In 2014, Cpl. Dale Kurdziel was awarded his first Medal of Bravery by then-Governor General David Johnston for voluntarily defusing an improvised explosive device in Afghanistan in 2010.
SEAN KILPATRICK / THE CANADIAN PRESS
Ten years ago on Feb. 19, an improvised explosive device was found under a major road in Afghanistan.

The device was placed about 10 metres down a small culvert—out of reach of equipment, impossible to shield. A robot couldn’t finish the job. There was nothing for it but to send in someone—a volunteer—to defuse the nasty thing.

Corporal Dale Kurdziel put up his hand. He had only been in the country a few months, on his first tour to Afghanistan, working with the counter-IED task force.

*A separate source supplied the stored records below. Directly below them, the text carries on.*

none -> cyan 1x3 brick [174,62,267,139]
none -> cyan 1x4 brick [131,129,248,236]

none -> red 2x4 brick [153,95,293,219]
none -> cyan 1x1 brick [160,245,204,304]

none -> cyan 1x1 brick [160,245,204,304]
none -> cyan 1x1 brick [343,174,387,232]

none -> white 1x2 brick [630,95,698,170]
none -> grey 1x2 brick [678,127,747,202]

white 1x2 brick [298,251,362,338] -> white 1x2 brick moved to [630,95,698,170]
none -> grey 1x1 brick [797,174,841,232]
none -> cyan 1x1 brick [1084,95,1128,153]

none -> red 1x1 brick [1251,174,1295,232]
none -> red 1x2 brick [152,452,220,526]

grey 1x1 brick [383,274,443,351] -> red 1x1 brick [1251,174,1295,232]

The culvert was tight—too small for a man wearing protective equipment. Before going in, Kurziel had to take off his bomb suit.

It was impossible to crawl inside. The opening was only wide as his shoulders, tall as his boots, he said later in an interview with the Ottawa Citizen. He had to propel himself along using his feet and elbows.

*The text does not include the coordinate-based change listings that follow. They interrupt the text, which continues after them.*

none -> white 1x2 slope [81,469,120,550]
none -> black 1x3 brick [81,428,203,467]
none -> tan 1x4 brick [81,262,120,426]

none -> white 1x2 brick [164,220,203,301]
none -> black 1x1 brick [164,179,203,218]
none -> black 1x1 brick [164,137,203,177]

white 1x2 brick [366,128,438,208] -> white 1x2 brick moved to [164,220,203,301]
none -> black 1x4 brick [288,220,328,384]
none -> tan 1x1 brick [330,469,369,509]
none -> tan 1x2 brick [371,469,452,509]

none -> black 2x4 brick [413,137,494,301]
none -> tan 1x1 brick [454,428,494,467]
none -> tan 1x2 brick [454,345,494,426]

By light of a headlamp, using a piece of rope and utility knife, it took him nearly two nerve-wracking hours to dismantle and remove all the bomb’s components, which were preserved as evidence.

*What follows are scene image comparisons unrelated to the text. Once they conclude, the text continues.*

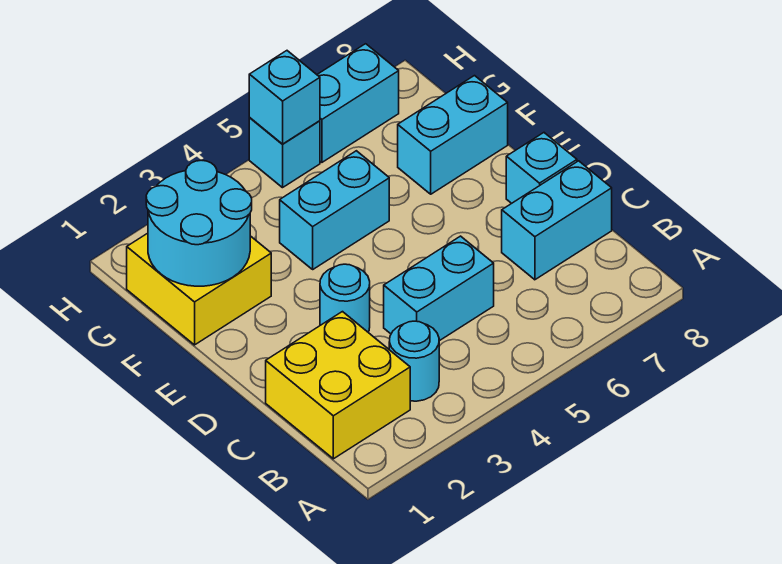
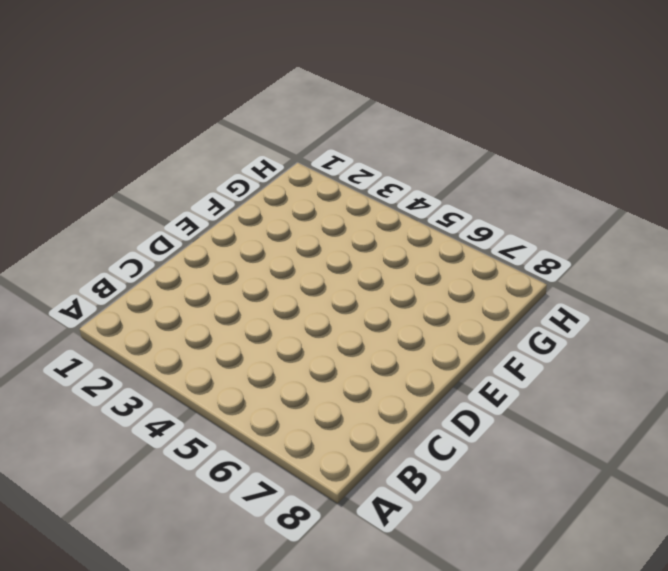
none -> yellow 2x2 brick [266,312,410,459]
none -> cyan 1x1 round brick [389,321,439,401]
none -> cyan 1x2 brick [384,236,494,341]

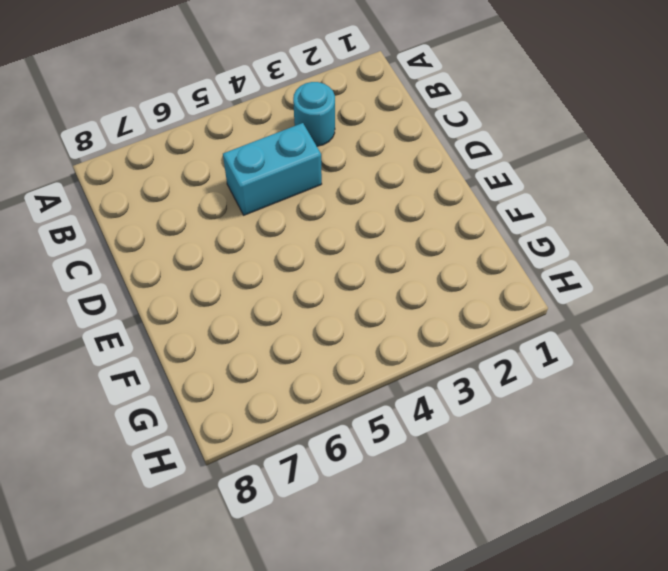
none -> yellow 2x2 brick [266,312,410,459]
none -> cyan 1x2 brick [502,161,612,280]
none -> cyan 1x1 round brick [320,264,370,332]

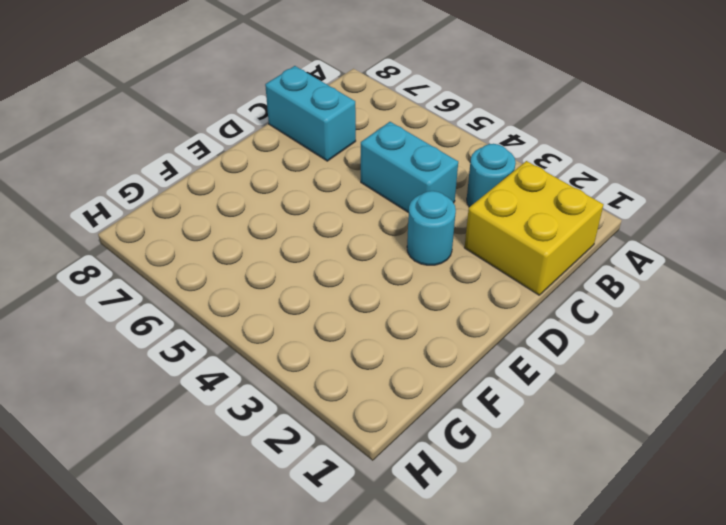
none -> cyan 1x1 brick [506,133,577,203]
none -> yellow 2x2 brick [127,233,271,345]
none -> cyan 1x2 brick [280,151,389,269]

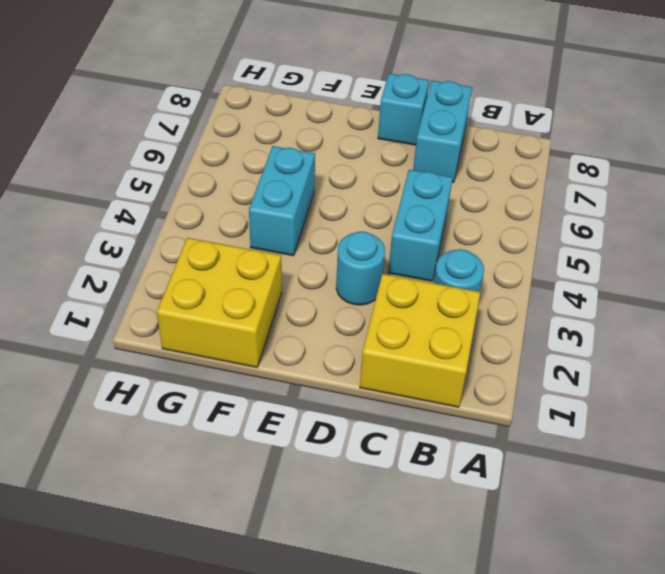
none -> cyan 1x2 brick [398,76,508,194]
none -> cyan 1x1 brick [249,118,320,188]
none -> cyan 1x2 brick [317,44,399,162]

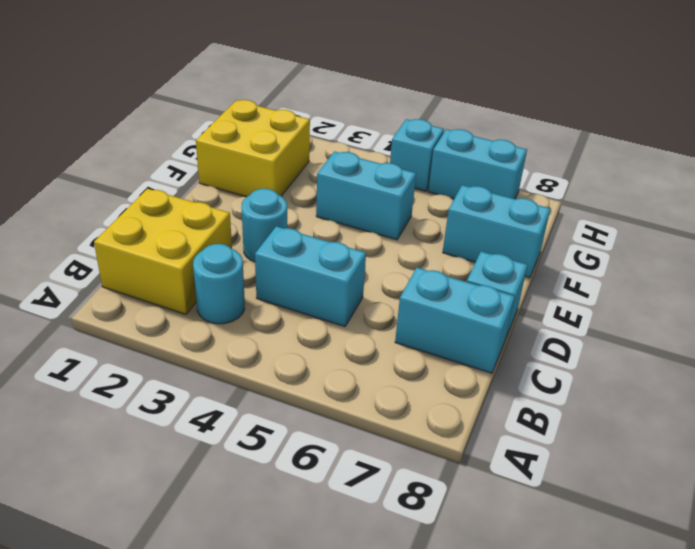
none -> cyan 2x2 round brick [146,160,252,286]
none -> cyan 1x1 brick [249,51,320,144]

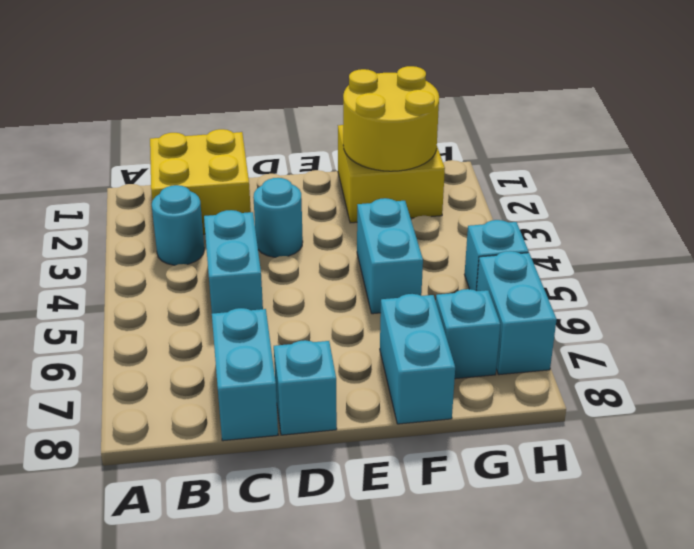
yellow 2x2 round brick [343,66,439,171] -> cyan 2x2 round brick [146,160,252,286]
cyan 1x1 brick [436,289,500,379] -> cyan 1x1 brick moved to [249,51,320,144]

“I was just doing my job,” Kurdziel told the Ottawa Citizen, following the ceremony in which he received a second Medal of Bravery from Governor General Julie Payette. “When it comes down to it, there was a bomb in the ground. It had to come out and come out in such a way that it wasn’t going to do any damage to anybody or anything.

“It was very fulfilling and humbling at the same time,” he said. “Being able to prevent damage… and keep everybody safe at the same time.”

CAF explosive ordnance disposal operators undergo many hours of training on inert explosives before having a go at the real thing. They can be called upon to ply their skills locating and disabling explosives hidden in cars and trucks and on planes and ships, under bridges and docks, inside buildings or caves and in Kurdziel’s case, culverts.

Or underwater, as the navy specialists in the summer of 2019 who had to dig through four ships sunk in Conception Bay South during the Second World War, defusing explosives that had been decomposing for nearly eight decades.

“It’s a lot like figuring out a puzzle and how to beat the bomber,” Warrant Officer Dan Marlow said in an interview after a 2018 training session in Comox, B.C. And it’s a puzzle with new pieces added all the time. “As technology progresses, the bombs progress also.”